__Provided passage__:
____
#include <biolibc/fastq.h>
-lbiolibc -lxtend
size_t bl_fastq_find_3p_low_qual(const bl_fastq_t *read, unsigned min_qual,
unsigned phred_base)
read FASTQ read to be searched
min_qual Minimum quality of bases to keep
phred_base Offset into the ISO character set used by PHRED scores
(usually 33 for modern data)
Locate start of a low-quality 3' end in a FASTQ read. This function uses the
same algorithm as fastq and cutadapt as of the time of writing. Namely, it
starts at the 3' end of the quality string and sums (base quality - minimum
quality) while moving in the 5' direction. This sum will be < 0 as long as
the average base quality is < minimum quality. It also keeps track of where
the minimum of this sum occurs. When the sum become > 0, we have reached a
point where the average quality of the 3' end is satisfactory, and it is
assumed it will remain that way if we continue in the 5' direction. ( Illumina
reads tend to drop in quality near the 3' end. ) The location of the minimum
sum is then returned, since the average quality of everything in the 5'
direction must be satisfactory.
Index of first low-quality base at the 3' end if found, index of NULL terminator
otherwise
bl_fastq_t read;
index = bl_fastq_find_3p_low_qual(&read, 20, 33);
bl_fastq_3p_trim(&read, index);
bl_fastq_find_adapter_smart(3), bl_fastq_find_adapter_exact(3), bl_fastq_trim(3)
____
__Entries provided__:
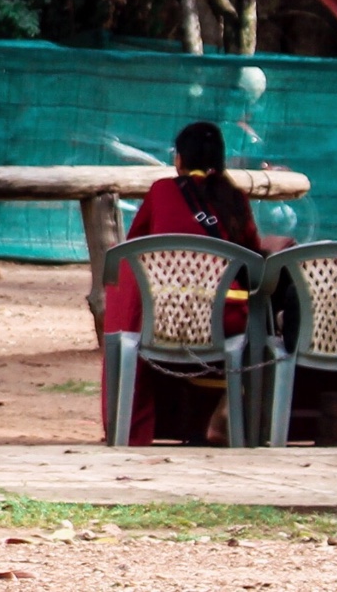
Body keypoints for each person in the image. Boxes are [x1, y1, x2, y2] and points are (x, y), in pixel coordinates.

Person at [102, 121, 267, 445]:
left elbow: (133, 249)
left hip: (163, 319)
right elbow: (253, 261)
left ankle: (134, 429)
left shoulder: (161, 191)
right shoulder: (236, 199)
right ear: (220, 160)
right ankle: (235, 422)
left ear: (179, 159)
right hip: (223, 323)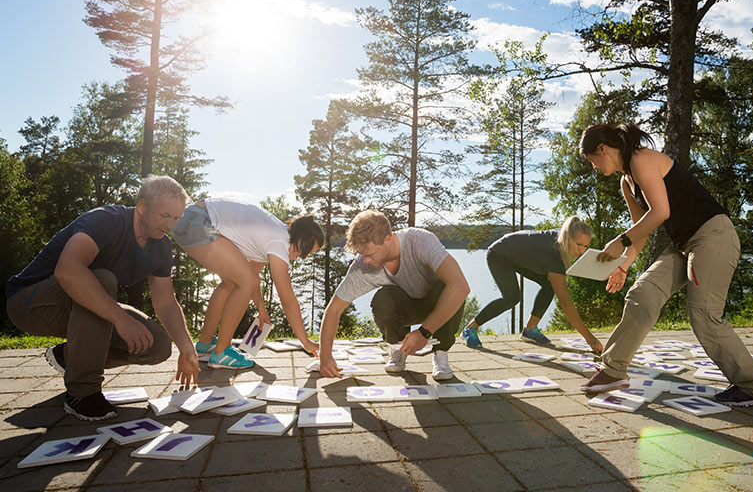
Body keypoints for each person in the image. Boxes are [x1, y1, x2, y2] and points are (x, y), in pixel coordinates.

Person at [578, 123, 753, 406]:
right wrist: (622, 267)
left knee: (703, 313)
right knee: (642, 295)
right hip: (683, 246)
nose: (593, 166)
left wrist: (620, 241)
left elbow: (660, 212)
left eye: (591, 160)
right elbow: (641, 229)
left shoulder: (642, 159)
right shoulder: (626, 182)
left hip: (712, 236)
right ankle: (612, 370)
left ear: (602, 149)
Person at [5, 175, 200, 421]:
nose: (170, 225)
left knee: (157, 346)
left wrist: (187, 348)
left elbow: (165, 302)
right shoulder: (106, 220)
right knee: (102, 279)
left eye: (176, 218)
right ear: (142, 207)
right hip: (31, 303)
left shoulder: (161, 247)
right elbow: (68, 270)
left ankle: (68, 357)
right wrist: (121, 319)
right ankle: (82, 393)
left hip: (82, 308)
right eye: (165, 216)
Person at [317, 210, 470, 381]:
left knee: (449, 287)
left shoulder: (419, 241)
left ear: (388, 239)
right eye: (362, 255)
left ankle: (440, 353)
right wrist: (325, 357)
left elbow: (461, 286)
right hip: (408, 307)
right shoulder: (363, 265)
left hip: (436, 305)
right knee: (384, 298)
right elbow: (334, 309)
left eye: (370, 254)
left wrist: (423, 333)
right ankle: (398, 350)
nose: (366, 261)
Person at [171, 198, 323, 369]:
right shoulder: (279, 241)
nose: (302, 257)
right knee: (241, 281)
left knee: (231, 282)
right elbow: (287, 300)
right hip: (198, 222)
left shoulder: (274, 238)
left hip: (191, 220)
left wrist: (261, 309)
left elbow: (250, 278)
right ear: (300, 239)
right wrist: (305, 341)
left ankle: (205, 345)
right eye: (305, 251)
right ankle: (220, 353)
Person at [460, 217, 603, 353]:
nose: (581, 250)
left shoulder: (562, 241)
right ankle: (470, 328)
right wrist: (590, 339)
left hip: (518, 256)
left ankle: (530, 329)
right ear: (567, 238)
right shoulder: (554, 253)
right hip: (499, 254)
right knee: (512, 297)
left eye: (585, 246)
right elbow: (566, 303)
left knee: (549, 285)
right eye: (578, 244)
____
__Exercise set__:
(1) According to the bl_fastq_find_3p_low_qual documentation, why does the search stop once the running sum becomes greater than zero?
(2) List every parameter of the function in the bl_fastq_find_3p_low_qual documentation, with the description given for each.
(3) In the bl_fastq_find_3p_low_qual documentation, what does the function return if no low-quality 3' end is found?

__Numbered responses__:
(1) At that point the average quality of the 3' end has become satisfactory. It is assumed to stay that way further in the 5' direction, because Illumina reads tend to drop in quality near the 3' end.

(2)
- read: FASTQ read to be searched
- min_qual: Minimum quality of bases to keep
- phred_base: Offset into the ISO character set used by PHRED scores (usually 33 for modern data)

(3) The index of the NULL terminator.